Since there is a trade-off in performance between CARL Reward and State and the degree to which the target environments is OOD, it would be worth a try to use a CARL that combines both notions of reward with an optimization criterion such as
\[R_{\gamma, \lambda_2}(A)=\sum_{i:r^i \leq v_{100-\gamma}(r)} r^i / N - \lambda_2 \lambda g(A)\]
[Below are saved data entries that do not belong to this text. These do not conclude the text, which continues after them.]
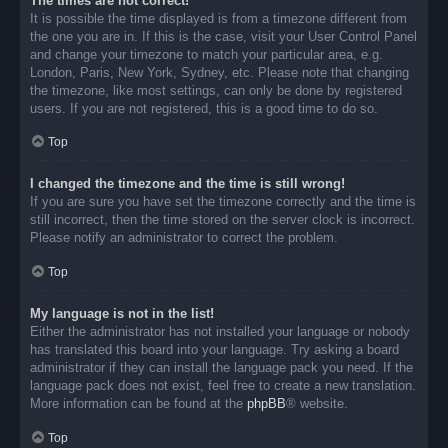
The times are not correct!
It is possible the time displayed is from a timezone different from
the one you are in. If this is the case, visit your User Control Panel
and change your timezone to match your particular area, e.g.
London, Paris, New York, Sydney, etc. Please note that changing
the timezone, like most settings, can only be done by registered
users. If you are not registered, this is a good time to do so.
Top
I changed the timezone and the time is still wrong!
If you are sure you have set the timezone correctly and the time is
still incorrect, then the time stored on the server clock is incorrect.
Please notify an administrator to correct the problem.
Top
My language is not in the list!
Either the administrator has not installed your language or nobody
has translated this board into your language. Try asking a board
administrator if they can install the language pack you need. If the
language pack does not exist, feel free to create a new translation.
More information can be found at the
phpBB
® website.
Top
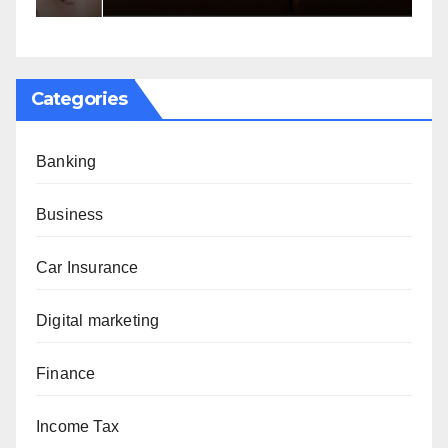
Categories
Banking
Business
Car Insurance
Digital marketing
Finance
Income Tax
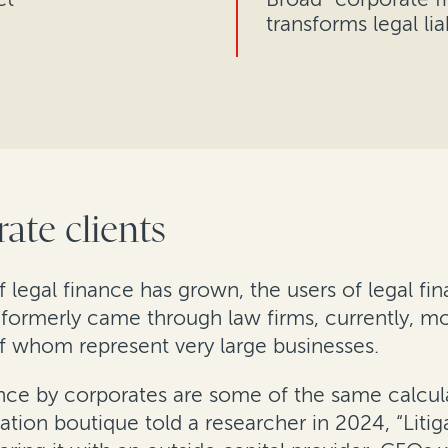
transforms legal liab
ate clients
f legal finance has grown, the users of legal f
formerly came through law firms, currently, mo
f whom represent very large businesses.
nance by corporates are some of the same calcul
igation boutique told a researcher in 2024, “Litig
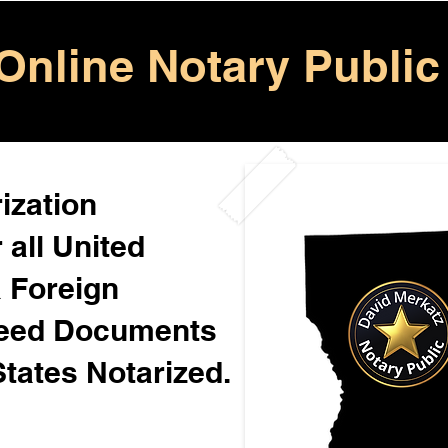
Online Notary Public
ization
 all United
& Foreign
Need Documents
States Notarized.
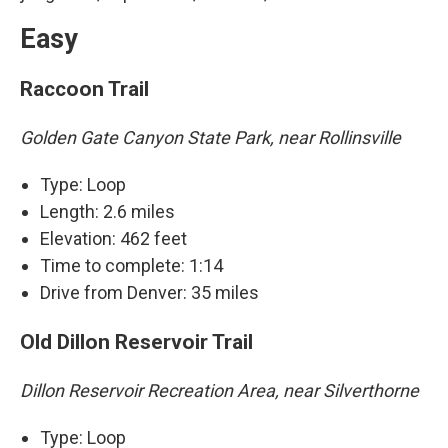
Easy
Raccoon Trail
Golden Gate Canyon State Park, near Rollinsville
Type: Loop
Length: 2.6 miles
Elevation: 462 feet
Time to complete: 1:14
Drive from Denver: 35 miles
Old Dillon Reservoir Trail
Dillon Reservoir Recreation Area, near Silverthorne
Type: Loop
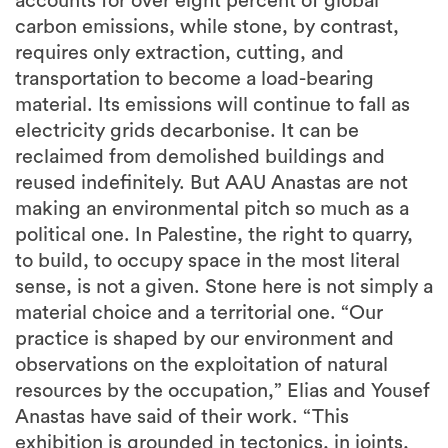
requires only extraction, cutting, and
transportation to become a load-bearing
material. Its emissions will continue to fall as
electricity grids decarbonise. It can be
reclaimed from demolished buildings and
reused indefinitely. But AAU Anastas are not
making an environmental pitch so much as a
political one. In Palestine, the right to quarry,
to build, to occupy space in the most literal
sense, is not a given. Stone here is not simply a
material choice and a territorial one. “Our
practice is shaped by our environment and
observations on the exploitation of natural
resources by the occupation,” Elias and Yousef
Anastas have said of their work. “This
exhibition is grounded in tectonics, in joints,
interfaces, gravity, unloading, formwork,
repair, and the mystical, prophetic, and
in combination with an estimation of how far OOD the target environment lays. After the first adaptation training iteration, if the target environment is expected to be close to training domain, \(\lambda_2\) could be increased and \(\gamma\) set to \(0\). If the target environment is expected to be further OOD, \(\lambda_2\) could be smaller and \(\gamma\) could be increased.
References
Caron, S. (n. d.). Open loop and closed loop model predictive control.
Chua, K., Calandra, R., McAllister, R., & Levine, S. (2018). Deep Reinforcement Learning in a Handful of Trials using Probabilistic Dynamics Models. doi: 10.48550/arXiv.1805.12114.
García, J. & Fernández, F. (2015). A Comprehensive Survey on Safe Reinforcement Learning. J. Mach. Learn. Res. 16(1), pp. 14371480. doi: 10.5555/2789272.2886795.
Nagabandi, A., Kahn, G., Fearing, R. S., & Levine, S. (2017). Neural network dynamics for model-based deep reinforcement learning with model-free fine-tuning. doi: 10.48550/arXiv.1708.02596.
Zhang, J., Cheung, B., Finn, C., Levine, S., & Jayaraman, D. (2020). Cautious Adaptation For Reinforcement Learning in Safety-Critical Settings. doi: 10.48550/arXiv.2008.06622.